If it seems like I have spent a lot of time on this issue, it’s for good reason. Energy is vitally important to our economy and our national security. The issue is also being used to stoke hostility to free markets and to demand more government regulations. The left-wing, socialist politicians, like Chuck Schumer and Barack Obama, who are responsible for the bad energy policies that have created this crisis now want to give us more of what doesn’t work! Let’s be calm and let’s be conservative. Don’t buy into the radical rhetoric and wild conspiracy theories. Tax hikes are not the answer. Punishing the oil companies and giving even more money to feed the appetite of Big Government is not the solution.

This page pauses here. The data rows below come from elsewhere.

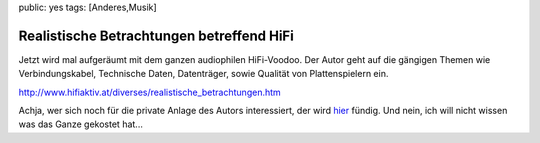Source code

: public: yes
tags: [Anderes,Musik]

Realistische Betrachtungen betreffend HiFi
==========================================

Jetzt wird mal aufgeräumt mit dem ganzen audiophilen HiFi-Voodoo. Der
Autor geht auf die gängigen Themen wie Verbindungskabel, Technische
Daten, Datenträger, sowie Qualität von Plattenspielern ein.

`http://www.hifiaktiv.at/diverses/realistische\_betrachtungen.htm <http://www.hifiaktiv.at/diverses/realistische_betrachtungen.htm>`_

Achja, wer sich noch für die private Anlage des Autors interessiert, der
wird
`hier <http://www.hifiaktiv.at/private_anlage_david_messinger.htm>`_
fündig. Und nein, ich will nicht wissen was das Ganze gekostet hat...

I am pleased to report that Senate Republicans have introduced a common-sense, conservative, free market-oriented plan – the American Energy Production Act of 2008. The bill would allow for more domestic oil and natural gas exploration, more use of coal and liquefied coal and it would tap into America’s vast oil shale fields. The result of such a plan, if enacted, would be more oil and natural gas on the market, easing supply constraints and lowering prices. It would also create tens of thousands of new jobs in America, and would go a long way toward achieving energy independence from hostile foreign regimes like Iran and Venezuela. It will take time, so the sooner we change policies, which will mean defeating liberal politicians in Congress, the better!